Before you send your message, you need to give Duncan your public key. You then use your private key to
“sign” the e-mail message. This is not quite the same as just adding a line at the end of the message as you
would do with a real signature. There is more to it than that but we won’t go into it here. Suffice it to say
that the signature is formed from your private key and the contents of the message itself. When Duncan
receives it, he checks the signature by using your public key. He then knows that only the sender with the
unique private key could have sent it i.e. yourself, provided you have not given your private key away to
anyone else. The spin-off is that he knows the message can’t have been tampered with, en route.
Again, in practice this comes down to clicking on some buttons in your e-mail program.
To summarise, you encrypt your message with Duncan’s public key and sign your message with your private
key. Before you embark on this, though, you must get hold of Duncan’s public key and he must get hold of
yours. And before even this can be done, both you and Duncan (and anyone else with whom you wish to
exchange information) must arm yourself with a public-private key pair.
PGP
One piece of software that implements PKI is PGP, which stands for Pretty Good Privacy. It supports Eudora as
one of the e-mail programs that can use keys. And you can use it to generate a public-private key pair for
yourself.
With PGP, you can digitally sign your email: Automatically, PGP will calculate a complex mathematical value
(called a hash) based on the exact content of your email message, and will then encrypt that value to your
private key.

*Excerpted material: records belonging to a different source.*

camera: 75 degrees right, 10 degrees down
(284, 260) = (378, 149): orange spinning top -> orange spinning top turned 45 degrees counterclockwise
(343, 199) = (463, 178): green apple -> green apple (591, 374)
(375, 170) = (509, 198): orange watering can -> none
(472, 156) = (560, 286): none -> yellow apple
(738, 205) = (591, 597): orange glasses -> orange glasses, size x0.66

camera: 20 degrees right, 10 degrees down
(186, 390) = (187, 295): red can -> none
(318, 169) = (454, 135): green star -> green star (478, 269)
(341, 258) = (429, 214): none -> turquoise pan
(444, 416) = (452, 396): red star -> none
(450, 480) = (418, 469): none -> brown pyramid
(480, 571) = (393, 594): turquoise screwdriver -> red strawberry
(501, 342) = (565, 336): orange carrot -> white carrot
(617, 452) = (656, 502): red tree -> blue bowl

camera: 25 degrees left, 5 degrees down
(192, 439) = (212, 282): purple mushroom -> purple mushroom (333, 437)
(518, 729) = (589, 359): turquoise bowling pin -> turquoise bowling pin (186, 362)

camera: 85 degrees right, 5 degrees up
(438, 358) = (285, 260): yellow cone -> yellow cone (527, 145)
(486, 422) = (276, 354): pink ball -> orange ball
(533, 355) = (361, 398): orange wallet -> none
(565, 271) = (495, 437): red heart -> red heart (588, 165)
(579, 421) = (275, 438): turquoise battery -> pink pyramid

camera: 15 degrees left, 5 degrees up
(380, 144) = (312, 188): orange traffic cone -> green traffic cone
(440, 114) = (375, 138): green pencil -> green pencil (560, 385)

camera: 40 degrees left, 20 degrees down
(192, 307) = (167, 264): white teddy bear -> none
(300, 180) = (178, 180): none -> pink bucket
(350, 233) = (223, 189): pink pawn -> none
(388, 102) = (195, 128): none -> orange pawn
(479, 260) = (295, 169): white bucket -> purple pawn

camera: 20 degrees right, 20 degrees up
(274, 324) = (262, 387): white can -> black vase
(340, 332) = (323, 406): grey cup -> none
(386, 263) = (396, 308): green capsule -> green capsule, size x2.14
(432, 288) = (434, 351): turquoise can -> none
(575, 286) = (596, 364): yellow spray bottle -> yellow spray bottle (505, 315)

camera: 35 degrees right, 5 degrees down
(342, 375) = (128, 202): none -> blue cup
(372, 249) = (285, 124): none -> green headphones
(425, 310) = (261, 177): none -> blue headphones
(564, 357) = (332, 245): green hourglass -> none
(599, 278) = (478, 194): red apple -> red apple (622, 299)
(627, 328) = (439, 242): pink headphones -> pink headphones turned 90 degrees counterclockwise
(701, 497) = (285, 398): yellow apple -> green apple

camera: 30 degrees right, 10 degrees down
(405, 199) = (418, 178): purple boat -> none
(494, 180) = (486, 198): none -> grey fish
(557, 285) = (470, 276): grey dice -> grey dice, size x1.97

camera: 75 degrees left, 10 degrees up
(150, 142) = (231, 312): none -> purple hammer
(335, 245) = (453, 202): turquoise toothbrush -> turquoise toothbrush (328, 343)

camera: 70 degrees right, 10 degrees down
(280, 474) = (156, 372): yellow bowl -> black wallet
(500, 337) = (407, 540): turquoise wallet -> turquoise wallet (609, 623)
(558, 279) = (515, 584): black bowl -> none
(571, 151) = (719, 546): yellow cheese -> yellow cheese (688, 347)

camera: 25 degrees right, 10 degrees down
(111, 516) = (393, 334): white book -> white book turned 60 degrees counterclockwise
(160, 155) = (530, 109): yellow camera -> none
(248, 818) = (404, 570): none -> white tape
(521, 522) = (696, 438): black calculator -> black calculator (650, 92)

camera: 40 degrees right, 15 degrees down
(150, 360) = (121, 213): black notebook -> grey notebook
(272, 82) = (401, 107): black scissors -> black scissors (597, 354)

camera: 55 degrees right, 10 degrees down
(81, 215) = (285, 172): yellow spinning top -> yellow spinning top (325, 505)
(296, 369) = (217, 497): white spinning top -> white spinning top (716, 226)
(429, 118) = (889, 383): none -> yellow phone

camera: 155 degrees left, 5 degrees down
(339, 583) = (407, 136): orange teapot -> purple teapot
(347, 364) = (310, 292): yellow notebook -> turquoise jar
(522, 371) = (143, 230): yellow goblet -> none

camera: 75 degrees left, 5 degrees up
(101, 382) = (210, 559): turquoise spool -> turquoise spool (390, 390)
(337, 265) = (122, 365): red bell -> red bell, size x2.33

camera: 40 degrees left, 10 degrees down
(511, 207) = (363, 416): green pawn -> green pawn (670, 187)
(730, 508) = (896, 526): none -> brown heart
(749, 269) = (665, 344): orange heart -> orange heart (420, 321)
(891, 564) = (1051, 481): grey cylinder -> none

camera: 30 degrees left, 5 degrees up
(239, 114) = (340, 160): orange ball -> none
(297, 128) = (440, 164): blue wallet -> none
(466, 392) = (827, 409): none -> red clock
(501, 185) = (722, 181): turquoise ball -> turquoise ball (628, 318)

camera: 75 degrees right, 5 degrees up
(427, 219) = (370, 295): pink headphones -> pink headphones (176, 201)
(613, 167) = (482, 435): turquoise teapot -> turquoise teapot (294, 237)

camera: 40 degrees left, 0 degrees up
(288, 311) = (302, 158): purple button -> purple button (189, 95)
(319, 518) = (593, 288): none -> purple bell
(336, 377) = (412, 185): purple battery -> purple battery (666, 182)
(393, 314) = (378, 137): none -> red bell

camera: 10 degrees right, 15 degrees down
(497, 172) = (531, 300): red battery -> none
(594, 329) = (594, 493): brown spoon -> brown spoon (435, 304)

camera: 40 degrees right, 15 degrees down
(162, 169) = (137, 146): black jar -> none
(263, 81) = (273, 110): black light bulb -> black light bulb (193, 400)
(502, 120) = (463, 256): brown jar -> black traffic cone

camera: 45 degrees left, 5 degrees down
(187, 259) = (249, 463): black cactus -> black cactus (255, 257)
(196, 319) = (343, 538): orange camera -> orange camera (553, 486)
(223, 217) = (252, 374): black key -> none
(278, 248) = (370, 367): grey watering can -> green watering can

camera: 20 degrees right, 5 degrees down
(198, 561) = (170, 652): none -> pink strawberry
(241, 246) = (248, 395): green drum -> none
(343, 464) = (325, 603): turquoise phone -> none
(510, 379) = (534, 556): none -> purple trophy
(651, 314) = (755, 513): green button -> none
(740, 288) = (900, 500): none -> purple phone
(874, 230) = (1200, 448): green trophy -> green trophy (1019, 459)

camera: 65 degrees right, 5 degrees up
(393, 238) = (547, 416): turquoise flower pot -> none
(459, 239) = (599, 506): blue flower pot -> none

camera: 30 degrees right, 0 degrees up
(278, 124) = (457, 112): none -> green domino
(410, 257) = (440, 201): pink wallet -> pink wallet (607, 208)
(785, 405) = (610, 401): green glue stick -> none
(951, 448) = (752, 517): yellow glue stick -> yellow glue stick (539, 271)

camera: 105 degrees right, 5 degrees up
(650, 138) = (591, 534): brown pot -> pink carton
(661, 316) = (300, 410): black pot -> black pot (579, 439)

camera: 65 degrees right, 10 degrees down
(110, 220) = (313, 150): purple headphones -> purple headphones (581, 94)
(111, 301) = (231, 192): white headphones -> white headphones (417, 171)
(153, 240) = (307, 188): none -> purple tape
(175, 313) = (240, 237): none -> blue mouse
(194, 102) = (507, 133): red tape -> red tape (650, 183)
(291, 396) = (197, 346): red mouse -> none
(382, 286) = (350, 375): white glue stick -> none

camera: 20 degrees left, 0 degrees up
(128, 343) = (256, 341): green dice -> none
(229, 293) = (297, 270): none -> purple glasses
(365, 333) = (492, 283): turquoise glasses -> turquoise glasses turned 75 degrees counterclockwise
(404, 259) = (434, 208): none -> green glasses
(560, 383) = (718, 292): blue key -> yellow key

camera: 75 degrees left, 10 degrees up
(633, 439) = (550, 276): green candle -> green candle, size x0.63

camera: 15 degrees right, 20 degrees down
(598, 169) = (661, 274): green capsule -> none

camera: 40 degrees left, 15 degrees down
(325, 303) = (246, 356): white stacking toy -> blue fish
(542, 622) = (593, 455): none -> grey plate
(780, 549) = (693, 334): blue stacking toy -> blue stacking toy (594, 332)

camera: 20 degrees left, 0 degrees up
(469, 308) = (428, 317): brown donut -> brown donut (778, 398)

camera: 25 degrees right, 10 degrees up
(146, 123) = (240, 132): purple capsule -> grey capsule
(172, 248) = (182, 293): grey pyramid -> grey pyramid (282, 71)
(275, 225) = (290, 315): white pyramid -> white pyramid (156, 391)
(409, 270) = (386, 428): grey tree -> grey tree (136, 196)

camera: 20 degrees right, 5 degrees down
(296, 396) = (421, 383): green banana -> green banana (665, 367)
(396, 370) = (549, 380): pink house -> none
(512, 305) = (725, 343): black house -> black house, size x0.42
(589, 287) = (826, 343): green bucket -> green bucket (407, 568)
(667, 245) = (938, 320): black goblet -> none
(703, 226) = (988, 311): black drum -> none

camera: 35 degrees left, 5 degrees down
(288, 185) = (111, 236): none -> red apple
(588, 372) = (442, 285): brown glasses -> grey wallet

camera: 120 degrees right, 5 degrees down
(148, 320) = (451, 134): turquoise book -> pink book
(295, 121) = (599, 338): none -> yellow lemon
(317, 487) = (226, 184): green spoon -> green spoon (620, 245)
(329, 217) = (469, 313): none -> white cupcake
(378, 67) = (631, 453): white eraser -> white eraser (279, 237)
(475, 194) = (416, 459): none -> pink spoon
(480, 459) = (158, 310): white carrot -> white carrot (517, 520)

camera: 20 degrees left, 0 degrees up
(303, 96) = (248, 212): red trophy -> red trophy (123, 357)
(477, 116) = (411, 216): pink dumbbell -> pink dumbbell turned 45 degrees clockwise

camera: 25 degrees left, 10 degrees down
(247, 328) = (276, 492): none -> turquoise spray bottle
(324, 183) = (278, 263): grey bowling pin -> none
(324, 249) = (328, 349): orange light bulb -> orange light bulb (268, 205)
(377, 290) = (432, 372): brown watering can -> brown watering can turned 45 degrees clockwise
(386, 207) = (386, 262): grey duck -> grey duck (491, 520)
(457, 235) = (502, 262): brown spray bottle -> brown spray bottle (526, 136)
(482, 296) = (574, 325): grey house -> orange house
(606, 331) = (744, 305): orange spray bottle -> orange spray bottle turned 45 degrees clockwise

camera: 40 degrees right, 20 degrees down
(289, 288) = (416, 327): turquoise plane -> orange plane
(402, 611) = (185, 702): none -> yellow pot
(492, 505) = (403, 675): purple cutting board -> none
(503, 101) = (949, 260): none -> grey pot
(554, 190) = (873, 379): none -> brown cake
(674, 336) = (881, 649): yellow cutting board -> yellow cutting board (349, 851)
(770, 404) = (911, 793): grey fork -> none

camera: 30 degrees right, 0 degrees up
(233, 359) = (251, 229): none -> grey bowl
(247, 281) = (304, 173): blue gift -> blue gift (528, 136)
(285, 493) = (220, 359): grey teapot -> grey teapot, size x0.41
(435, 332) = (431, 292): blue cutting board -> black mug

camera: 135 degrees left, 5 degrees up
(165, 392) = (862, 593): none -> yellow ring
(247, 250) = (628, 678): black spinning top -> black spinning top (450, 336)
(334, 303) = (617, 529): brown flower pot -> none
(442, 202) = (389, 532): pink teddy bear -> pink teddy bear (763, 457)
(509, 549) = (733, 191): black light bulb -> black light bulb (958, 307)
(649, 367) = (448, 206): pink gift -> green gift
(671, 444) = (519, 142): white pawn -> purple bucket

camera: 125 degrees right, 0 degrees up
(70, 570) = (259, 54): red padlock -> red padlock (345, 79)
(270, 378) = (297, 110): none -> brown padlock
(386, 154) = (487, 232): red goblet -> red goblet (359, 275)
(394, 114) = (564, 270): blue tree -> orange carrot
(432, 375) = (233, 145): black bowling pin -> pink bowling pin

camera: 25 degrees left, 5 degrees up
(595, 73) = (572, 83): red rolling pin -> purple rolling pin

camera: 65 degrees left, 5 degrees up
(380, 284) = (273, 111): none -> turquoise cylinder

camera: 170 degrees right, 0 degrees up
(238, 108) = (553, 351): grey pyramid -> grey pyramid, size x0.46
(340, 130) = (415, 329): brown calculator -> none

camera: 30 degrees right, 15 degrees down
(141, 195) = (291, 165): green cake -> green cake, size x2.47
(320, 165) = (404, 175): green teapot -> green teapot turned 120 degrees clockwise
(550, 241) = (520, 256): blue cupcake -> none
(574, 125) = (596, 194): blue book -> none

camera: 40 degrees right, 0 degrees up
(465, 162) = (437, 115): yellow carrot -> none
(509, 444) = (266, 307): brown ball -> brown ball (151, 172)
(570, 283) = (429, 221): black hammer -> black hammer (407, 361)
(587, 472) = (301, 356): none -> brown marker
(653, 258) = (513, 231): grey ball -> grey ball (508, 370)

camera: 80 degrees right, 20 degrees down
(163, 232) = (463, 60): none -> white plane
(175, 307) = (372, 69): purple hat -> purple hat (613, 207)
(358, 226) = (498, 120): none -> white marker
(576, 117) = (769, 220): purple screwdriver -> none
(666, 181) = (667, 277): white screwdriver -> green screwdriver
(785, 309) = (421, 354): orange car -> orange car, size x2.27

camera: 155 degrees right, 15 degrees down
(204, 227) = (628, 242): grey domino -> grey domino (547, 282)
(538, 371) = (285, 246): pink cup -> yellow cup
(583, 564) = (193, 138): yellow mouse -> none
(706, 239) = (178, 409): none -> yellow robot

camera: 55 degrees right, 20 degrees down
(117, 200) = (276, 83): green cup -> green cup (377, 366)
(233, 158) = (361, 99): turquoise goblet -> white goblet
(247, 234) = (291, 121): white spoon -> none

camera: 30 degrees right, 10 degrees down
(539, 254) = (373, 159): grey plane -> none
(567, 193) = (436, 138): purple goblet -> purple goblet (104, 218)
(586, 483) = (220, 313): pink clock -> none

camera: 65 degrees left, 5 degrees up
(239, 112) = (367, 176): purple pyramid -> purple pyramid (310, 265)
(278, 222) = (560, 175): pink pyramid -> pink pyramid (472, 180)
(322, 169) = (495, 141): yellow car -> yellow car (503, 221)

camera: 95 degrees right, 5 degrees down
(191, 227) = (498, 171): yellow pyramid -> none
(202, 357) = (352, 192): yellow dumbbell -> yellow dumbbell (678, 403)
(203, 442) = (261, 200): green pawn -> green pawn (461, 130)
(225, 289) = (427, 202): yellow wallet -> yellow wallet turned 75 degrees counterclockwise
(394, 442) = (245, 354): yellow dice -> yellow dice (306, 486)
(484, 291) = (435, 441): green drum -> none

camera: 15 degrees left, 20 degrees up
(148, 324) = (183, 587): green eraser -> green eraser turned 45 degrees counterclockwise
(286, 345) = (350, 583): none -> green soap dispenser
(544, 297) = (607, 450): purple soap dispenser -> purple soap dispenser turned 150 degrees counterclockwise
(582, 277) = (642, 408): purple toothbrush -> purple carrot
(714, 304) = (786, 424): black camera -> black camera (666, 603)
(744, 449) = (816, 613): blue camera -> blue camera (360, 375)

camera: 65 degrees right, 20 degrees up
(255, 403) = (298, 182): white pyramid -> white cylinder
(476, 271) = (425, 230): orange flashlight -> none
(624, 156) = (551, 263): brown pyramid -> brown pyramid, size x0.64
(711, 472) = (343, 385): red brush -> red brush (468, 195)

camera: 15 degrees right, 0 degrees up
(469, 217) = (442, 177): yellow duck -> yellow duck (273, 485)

The recipient of your email will use their PGP software to automatically make the same calculation
- if the calculations match (the recipient's software automatically will use your public key to decrypt your
encrypted hash), that is proof that the message has not been altered in any way (no spaces or letters have been
added, deleted, changed, etc.). And since only you have the private key that encrypted the hash value that was
now decrypted with your public key, this is proof that only you could have made the digital signature. So when
PGP says that the signature is good, that proves that the message is both unaltered, and that the message does in
fact come from the person it claims to.